But the vast majority of residents haven't taken the program up on its offer to protect their housing prices. Despite twice-yearly mailings, frequent print advertisements, and a walk-a-thon event, only about 10% of eligible residents have signed up, says Ken Pannaralla, the program's executive director.

Many residents haven't signed up simply because they're not concerned that their houses will lose value, he says. And thus far the confidence has been well placed: since he became executive director in 2004, Pannaralla says the group hasn't paid out a single claim.

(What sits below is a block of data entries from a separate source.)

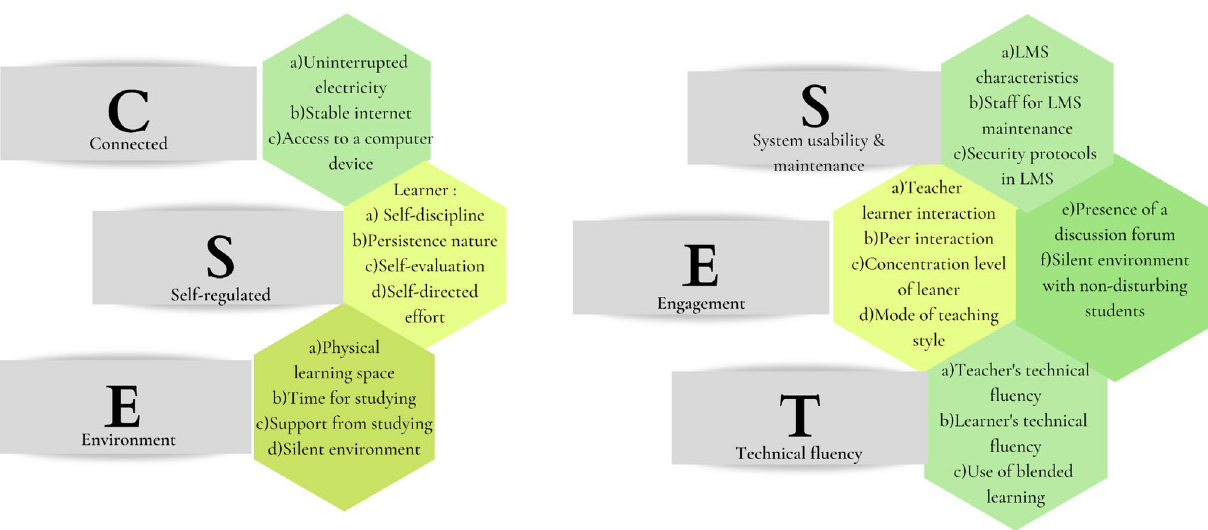
Fig. 5 The essentials for online learning:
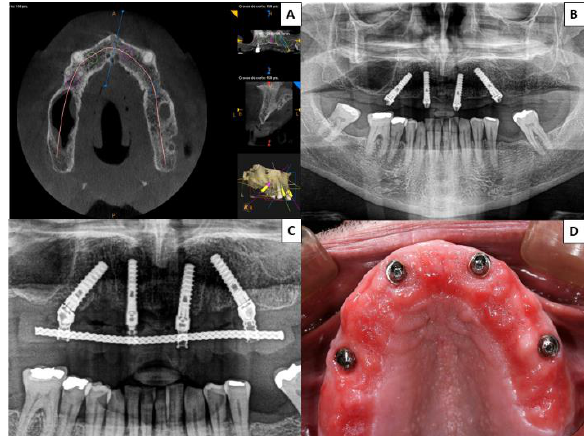
Figure 3. Group 2 patient rehabilitated with four conventional implants in the premaxilla following the all-on-four concept; two placed axially and the other two angled between 35° and 45°. ( A ) Presurgical planning with cone-beam computed tomography (CBCT) of implant distribution. ( B , C ) Postsurgical orthopantomographs taken 6 months after surgery to ensure correct fit of definitive prosthesis. ( D ) At a follow-up check-up, a patient complained of food debris trapped beneath the fixed prosthesis; when the prosthesis was unscrewed the patient was found to present mucositis.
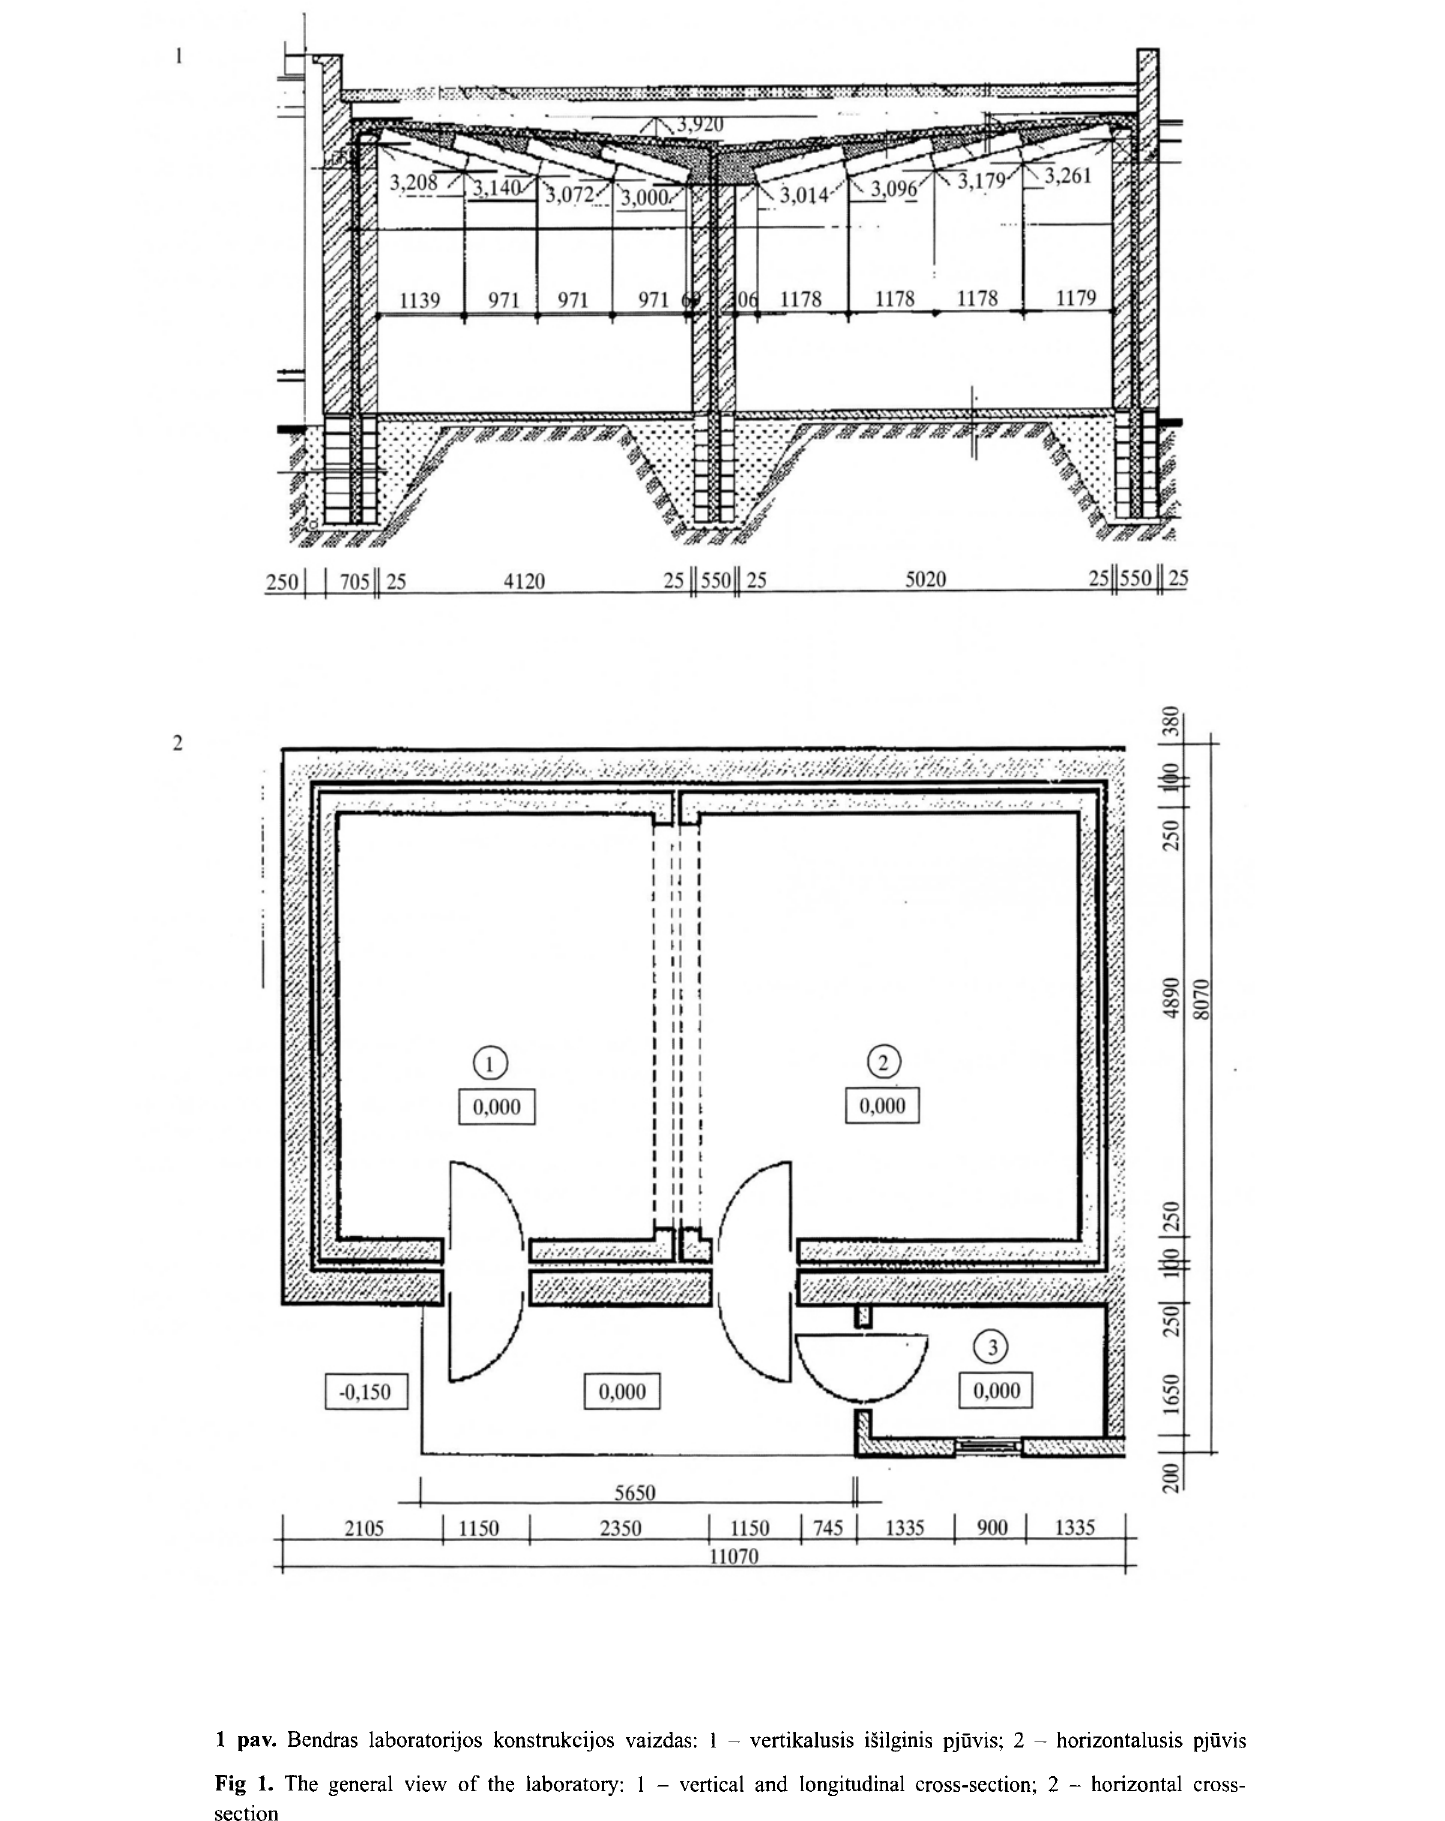
Fig 1. The general view of the laboratm:y: I - vertical and longitudinal cross-section; 2 - horizontal cross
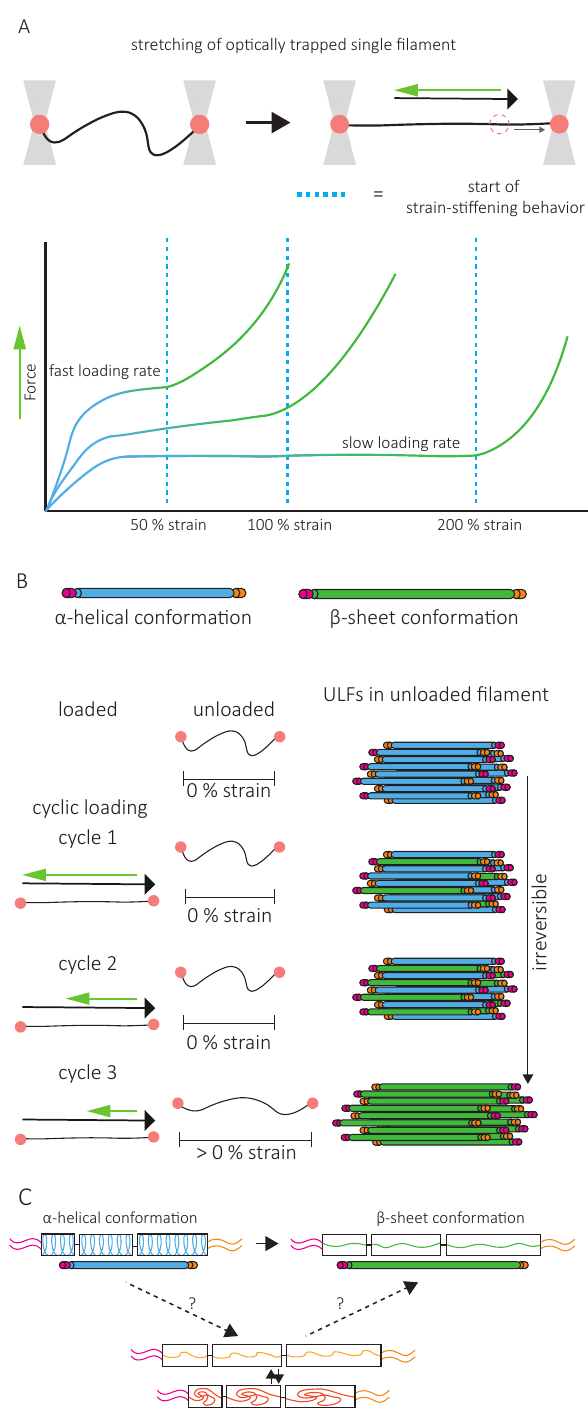
Figure 5. Single intermediate filament mechanics and underlying conformational changes. ( A ). Optical trap of a single intermediate filament and force–strain curves generated from stretching a single filament at different loading rates.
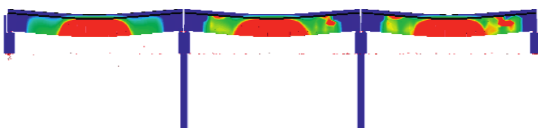
Figure 29: Principal normal strain at the end of the analysis, model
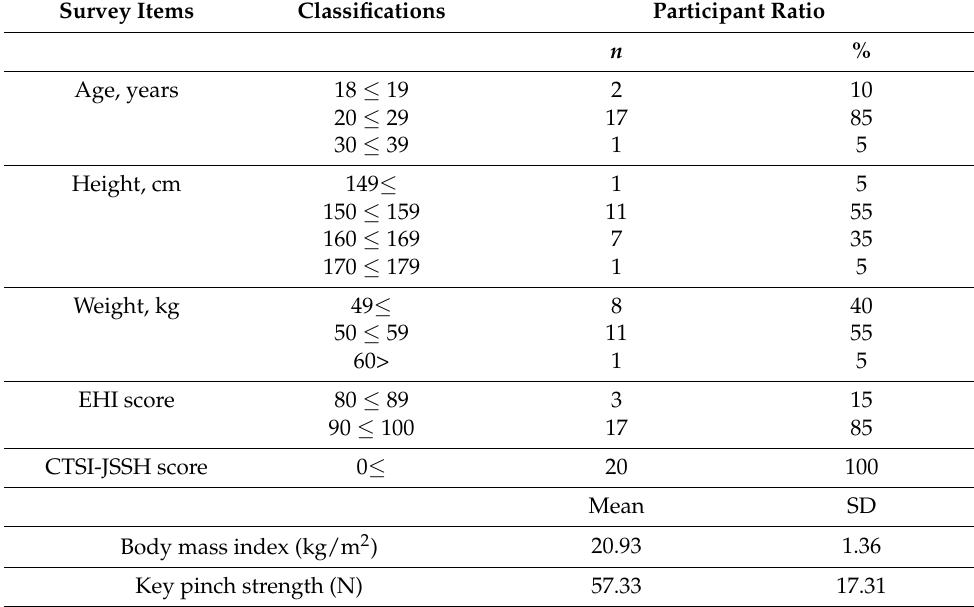
Table 1. Participant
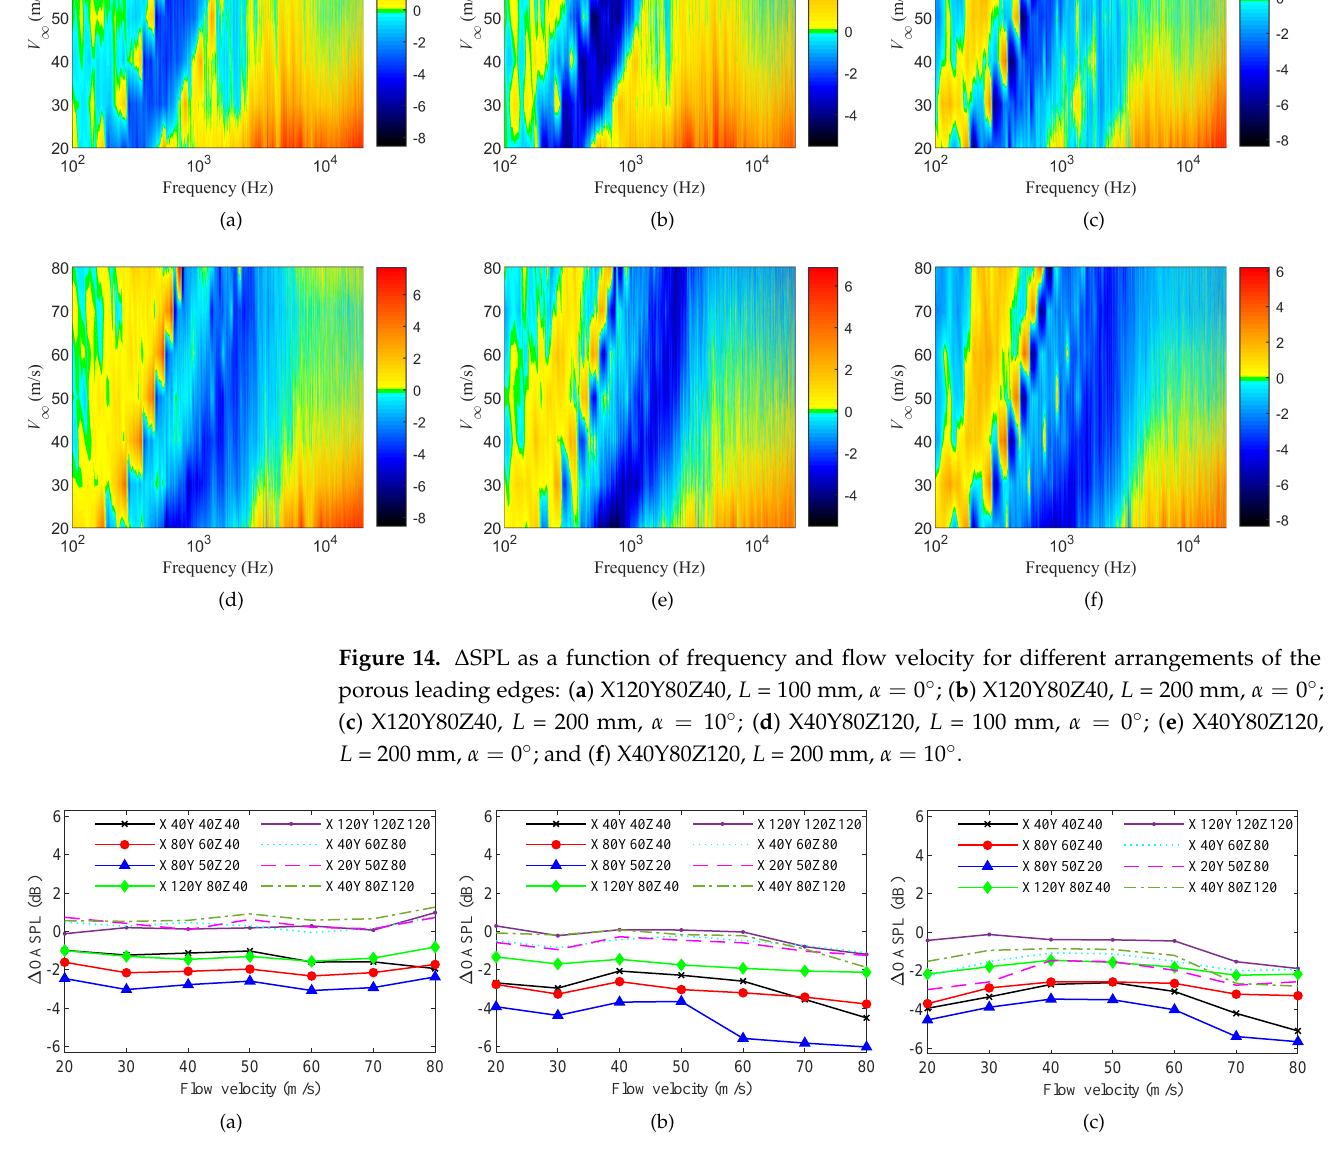
Figure 15. ∆ OASPL for different porous leading edges: ( a ) L = 100 mm, α = 0 ◦ ; ( b ) L = 200 mm, α = 0 ◦ ; and ( c ) L = 200 mm, α = 10 ◦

4. Engage in Short-Selling

For those who don't live in cities with protection plans -- or who simply didn't enroll in them -- and who find their home loans worth more than their home, there may be another option: the short sale.

Short-selling houses has one major advantage to short selling stocks: there's no downside risk. Arranged properly, the lender, not the borrower, takes the loss.

In a housing short sale, the borrower sells his house for less than the amount of the mortgage, takes a hit on his credit report, and moves free and clear of any housing debt.

If it sounds like there must be a doozie of a catch, there is.

Lenders must agree to the short sale. And typically they'll only do that if the house is at risk of foreclosure, and they believe a short sale will be more cost effective.

But lenders are increasingly finding it in their interest to agree to short sales. When housing prices were rising, homes were virtually never worth less than the outstanding mortgage. Now over 10% of the almost 129,000 Los Angeles County homes listed on ZipRealty are short sales.

Homeowners must be sure the bank has agreed to forgo the deficiency when they set up short sales, says John McConnin, partner in the San Diego-based UpsideDownRealEstate. Otherwise, the lawyer and real estate agent says, homeowners may be better protected by going into foreclosure.

But though some homeowners may be able to mitigate their losses, others can do nothing but wish they had bought into the market at a better time.

"If you buy an asset and the value declines you've taken a loss," says Miller of Sensible Financial. "There's no undo button."